I wanted to post this thread because there has been some talk about people posting new threads about roms instead of posting in the official rom's thread.

As of now I will say. People CAN post questions about any rom anywhere in the DX forum. It DOES NOT need to be in the rom official thread. For the reason that alot of questions will get lost in the craziness of the 10-100's of pages that the official threads create so quickly.We want this forum to be open. And allow people to post what they want without feeling like they are doing something wrong. And we also want people's questions and requests to be answered as quick as possible.

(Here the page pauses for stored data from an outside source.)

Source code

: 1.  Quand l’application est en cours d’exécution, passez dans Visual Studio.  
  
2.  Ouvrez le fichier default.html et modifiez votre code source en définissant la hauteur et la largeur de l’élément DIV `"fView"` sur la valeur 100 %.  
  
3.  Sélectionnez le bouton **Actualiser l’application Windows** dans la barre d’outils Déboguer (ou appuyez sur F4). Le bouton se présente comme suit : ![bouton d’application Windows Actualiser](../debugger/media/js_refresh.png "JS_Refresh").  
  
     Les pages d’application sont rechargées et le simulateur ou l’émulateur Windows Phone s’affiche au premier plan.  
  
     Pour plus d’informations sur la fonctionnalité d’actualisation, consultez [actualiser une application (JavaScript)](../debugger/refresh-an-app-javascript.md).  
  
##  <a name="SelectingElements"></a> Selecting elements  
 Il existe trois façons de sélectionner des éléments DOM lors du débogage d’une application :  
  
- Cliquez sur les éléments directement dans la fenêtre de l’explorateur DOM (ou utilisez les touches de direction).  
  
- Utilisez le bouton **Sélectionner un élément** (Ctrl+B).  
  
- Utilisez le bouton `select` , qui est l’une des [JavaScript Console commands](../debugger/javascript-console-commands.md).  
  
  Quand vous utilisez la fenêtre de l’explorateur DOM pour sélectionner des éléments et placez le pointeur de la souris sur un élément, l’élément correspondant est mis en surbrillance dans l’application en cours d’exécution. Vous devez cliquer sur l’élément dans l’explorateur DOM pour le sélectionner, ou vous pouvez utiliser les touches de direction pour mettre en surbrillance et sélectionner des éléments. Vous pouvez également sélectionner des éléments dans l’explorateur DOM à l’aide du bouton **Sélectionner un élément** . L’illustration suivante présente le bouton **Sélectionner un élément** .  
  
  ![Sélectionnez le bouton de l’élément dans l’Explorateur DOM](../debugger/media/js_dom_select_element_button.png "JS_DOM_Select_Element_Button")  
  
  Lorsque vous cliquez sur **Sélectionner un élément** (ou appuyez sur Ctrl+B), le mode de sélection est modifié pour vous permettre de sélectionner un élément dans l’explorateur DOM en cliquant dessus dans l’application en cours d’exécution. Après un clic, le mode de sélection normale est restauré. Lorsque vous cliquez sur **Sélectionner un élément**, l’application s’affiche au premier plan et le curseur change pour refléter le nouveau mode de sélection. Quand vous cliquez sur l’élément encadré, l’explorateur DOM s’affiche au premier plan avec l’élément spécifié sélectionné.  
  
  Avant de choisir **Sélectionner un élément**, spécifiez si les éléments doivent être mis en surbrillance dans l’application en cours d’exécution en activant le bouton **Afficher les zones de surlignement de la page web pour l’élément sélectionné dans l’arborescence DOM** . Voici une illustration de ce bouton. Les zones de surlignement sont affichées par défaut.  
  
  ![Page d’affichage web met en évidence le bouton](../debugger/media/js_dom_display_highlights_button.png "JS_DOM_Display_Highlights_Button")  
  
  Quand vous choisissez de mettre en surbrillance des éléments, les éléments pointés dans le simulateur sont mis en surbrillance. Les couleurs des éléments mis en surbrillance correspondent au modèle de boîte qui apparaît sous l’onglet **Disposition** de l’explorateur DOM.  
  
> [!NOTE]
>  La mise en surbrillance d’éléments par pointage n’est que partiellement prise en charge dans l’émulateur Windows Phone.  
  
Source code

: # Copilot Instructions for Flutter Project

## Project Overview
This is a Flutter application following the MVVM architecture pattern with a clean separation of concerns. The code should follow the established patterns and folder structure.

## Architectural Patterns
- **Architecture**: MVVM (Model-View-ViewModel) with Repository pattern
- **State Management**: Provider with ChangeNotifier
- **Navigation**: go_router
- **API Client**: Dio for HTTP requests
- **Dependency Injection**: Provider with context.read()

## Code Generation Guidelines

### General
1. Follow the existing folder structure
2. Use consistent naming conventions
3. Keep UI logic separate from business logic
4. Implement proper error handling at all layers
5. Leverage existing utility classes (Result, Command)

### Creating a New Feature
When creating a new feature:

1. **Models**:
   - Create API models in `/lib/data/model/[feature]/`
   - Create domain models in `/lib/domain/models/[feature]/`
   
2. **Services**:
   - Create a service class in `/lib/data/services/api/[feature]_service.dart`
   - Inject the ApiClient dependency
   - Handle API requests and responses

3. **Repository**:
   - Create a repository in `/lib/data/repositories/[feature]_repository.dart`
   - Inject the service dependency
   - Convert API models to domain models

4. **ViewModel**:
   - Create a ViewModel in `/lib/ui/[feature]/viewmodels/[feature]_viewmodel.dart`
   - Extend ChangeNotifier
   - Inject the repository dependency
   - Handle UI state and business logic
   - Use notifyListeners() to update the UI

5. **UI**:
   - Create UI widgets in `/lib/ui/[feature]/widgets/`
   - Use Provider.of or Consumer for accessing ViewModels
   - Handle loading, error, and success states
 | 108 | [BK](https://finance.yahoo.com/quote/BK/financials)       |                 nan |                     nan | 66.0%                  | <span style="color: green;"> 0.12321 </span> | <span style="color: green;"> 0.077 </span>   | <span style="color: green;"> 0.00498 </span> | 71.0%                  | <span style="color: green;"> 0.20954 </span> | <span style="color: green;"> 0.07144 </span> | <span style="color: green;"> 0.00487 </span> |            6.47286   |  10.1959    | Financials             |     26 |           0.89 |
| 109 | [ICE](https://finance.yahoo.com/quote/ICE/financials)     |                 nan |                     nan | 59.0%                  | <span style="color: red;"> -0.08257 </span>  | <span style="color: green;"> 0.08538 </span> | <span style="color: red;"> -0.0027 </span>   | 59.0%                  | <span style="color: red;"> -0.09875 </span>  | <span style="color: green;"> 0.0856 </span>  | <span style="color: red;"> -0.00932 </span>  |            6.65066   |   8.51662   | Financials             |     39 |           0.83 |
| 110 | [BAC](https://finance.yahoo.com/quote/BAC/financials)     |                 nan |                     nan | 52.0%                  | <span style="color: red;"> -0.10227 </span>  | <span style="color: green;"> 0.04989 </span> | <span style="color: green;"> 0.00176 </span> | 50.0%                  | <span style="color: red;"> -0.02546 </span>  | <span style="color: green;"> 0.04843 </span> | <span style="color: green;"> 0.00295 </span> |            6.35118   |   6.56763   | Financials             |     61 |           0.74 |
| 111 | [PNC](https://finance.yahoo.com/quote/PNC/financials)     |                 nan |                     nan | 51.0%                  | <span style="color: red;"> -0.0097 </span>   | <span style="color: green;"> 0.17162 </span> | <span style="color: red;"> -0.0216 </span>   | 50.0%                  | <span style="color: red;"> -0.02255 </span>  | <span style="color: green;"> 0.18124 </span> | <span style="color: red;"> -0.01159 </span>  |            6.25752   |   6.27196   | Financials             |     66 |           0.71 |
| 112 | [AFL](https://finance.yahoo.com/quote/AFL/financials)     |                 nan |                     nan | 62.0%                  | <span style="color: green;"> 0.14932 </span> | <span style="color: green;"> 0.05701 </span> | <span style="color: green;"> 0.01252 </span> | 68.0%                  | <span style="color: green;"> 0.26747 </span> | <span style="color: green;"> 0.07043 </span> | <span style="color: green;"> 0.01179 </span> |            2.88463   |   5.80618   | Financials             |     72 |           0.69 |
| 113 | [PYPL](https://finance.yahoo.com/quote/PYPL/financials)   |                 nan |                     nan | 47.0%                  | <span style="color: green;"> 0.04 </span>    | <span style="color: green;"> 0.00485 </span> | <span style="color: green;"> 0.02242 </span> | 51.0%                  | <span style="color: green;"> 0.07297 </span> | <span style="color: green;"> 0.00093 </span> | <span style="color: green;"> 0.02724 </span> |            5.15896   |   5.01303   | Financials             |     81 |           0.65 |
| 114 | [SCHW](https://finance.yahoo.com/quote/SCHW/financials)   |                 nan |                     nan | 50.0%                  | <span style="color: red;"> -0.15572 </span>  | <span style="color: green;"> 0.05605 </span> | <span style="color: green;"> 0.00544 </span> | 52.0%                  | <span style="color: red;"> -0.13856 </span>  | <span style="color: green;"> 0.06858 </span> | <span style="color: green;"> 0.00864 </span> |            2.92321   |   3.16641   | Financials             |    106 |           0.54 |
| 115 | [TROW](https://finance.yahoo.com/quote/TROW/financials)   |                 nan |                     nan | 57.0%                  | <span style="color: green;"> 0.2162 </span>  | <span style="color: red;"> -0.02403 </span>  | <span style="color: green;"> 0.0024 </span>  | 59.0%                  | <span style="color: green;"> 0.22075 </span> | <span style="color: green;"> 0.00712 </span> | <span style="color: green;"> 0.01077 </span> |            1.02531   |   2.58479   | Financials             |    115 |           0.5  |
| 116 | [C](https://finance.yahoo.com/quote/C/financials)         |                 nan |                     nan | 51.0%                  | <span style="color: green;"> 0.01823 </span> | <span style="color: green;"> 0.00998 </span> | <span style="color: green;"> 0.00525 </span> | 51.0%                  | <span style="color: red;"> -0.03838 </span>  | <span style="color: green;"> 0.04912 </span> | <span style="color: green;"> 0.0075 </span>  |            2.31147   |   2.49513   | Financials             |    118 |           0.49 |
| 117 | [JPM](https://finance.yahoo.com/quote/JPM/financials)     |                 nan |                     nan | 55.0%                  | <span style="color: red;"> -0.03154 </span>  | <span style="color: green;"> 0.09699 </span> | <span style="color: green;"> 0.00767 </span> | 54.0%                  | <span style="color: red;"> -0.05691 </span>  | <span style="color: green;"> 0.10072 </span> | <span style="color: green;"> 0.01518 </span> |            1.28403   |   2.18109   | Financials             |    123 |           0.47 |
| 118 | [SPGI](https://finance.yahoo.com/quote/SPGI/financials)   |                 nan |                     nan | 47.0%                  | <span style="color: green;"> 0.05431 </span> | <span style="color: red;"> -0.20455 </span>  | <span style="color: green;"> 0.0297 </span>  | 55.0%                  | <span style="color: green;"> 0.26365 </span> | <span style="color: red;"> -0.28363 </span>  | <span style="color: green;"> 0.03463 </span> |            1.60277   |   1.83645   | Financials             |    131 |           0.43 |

And sometimes its quicker to post a new thread. With that said, i want to move onto the topic of requests.

Requests for CM7 features at the moment will not happen. Its not fully supported yet. It is still in beta. so the main mission now is to get the basic features already implemented to work correctly.And then once its fully supported then, Yes requests will be more likely to be something the devs will look to. Now im speaking in regards to CM7.

Im not sure about what Jrummy,Kov, and Fab have to say when it comes to requests for Apex and Liberty, but i will ask them how they want their requests and questions handled. But as for now I would say for ALL roms, if you have a question or request. Post a new thread with [CM7] or [LIBERTY] or [APEX] prefix. So that people know what rom your talking about to avoid confusion. I hope this helps. Please feel feel to ask questions here about this topic if needed.

Edit: Also one thing i noticed people saying, that sometimes get left and forgotten about is the search feature. so before you post a new thread asking a question try out the search button at the top and if that doesnt work then post a new thread.


----------